The output should be all lines of the entries below in which the word "nose" occurs.
————————
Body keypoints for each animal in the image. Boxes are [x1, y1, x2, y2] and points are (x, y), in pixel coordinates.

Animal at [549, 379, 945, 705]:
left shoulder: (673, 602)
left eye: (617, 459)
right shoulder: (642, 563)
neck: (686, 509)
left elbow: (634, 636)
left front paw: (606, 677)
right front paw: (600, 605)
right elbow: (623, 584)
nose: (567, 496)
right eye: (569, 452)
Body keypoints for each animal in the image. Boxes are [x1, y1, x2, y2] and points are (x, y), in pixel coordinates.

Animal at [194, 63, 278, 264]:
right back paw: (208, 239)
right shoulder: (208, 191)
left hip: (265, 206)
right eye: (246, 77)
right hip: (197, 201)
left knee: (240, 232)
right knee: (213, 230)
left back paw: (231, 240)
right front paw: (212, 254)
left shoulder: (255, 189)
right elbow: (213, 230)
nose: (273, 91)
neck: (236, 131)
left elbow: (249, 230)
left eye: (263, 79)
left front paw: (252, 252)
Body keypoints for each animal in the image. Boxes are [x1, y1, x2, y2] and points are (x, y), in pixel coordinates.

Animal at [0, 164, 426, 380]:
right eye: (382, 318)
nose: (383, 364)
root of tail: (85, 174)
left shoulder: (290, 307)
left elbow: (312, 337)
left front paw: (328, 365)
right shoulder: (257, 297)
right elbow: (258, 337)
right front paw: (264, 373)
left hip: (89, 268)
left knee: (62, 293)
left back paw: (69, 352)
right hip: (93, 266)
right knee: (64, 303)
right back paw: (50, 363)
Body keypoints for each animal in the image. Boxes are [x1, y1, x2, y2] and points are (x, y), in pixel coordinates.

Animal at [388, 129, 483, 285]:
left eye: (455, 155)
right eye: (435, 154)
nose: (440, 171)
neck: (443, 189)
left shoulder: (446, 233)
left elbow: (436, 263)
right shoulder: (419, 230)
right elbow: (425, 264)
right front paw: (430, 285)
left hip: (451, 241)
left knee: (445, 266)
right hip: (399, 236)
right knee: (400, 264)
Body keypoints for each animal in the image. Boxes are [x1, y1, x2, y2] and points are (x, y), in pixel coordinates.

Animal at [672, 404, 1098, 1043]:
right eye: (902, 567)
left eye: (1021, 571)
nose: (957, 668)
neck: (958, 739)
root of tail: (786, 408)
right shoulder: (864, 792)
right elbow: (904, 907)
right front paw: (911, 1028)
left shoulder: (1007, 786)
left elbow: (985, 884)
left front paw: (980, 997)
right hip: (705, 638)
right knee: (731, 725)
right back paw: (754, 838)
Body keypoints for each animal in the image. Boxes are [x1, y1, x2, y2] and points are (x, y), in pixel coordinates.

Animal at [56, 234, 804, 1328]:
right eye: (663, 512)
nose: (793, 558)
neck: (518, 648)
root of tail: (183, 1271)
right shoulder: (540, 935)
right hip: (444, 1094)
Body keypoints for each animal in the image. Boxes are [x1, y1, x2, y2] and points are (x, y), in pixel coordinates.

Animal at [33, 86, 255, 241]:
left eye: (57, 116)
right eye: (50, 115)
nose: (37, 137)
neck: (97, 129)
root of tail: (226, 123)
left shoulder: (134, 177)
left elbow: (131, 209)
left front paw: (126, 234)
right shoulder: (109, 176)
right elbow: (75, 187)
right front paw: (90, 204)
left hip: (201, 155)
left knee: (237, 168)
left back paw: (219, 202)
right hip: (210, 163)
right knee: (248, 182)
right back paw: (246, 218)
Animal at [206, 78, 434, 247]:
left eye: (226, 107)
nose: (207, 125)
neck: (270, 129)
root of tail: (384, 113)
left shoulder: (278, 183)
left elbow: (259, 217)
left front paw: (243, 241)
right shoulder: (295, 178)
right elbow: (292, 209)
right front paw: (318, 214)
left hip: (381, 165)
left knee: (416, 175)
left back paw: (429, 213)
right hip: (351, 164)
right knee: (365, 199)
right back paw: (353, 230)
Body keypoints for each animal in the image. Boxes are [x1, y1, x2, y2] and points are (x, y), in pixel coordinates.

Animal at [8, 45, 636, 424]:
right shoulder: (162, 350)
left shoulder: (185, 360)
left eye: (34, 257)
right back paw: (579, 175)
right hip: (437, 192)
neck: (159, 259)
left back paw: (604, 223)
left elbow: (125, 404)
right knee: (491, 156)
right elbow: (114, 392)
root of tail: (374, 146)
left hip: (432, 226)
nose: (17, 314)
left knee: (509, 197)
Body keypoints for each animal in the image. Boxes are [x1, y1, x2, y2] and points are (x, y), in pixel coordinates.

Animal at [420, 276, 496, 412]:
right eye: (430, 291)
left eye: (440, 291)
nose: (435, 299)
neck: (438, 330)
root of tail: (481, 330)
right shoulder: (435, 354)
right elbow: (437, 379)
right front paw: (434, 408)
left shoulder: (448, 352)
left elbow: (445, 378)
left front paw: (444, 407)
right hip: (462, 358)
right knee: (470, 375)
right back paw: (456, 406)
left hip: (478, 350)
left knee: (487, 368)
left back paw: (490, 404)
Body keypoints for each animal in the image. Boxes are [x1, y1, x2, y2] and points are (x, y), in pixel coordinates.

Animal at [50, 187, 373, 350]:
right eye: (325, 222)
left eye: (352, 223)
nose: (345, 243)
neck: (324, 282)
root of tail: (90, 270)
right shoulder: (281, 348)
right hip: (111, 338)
————————
**Task result:**
nose: (567, 496)
nose: (273, 91)
nose: (383, 364)
nose: (440, 171)
nose: (957, 668)
nose: (793, 558)
nose: (37, 137)
nose: (207, 125)
nose: (17, 314)
nose: (435, 299)
nose: (345, 243)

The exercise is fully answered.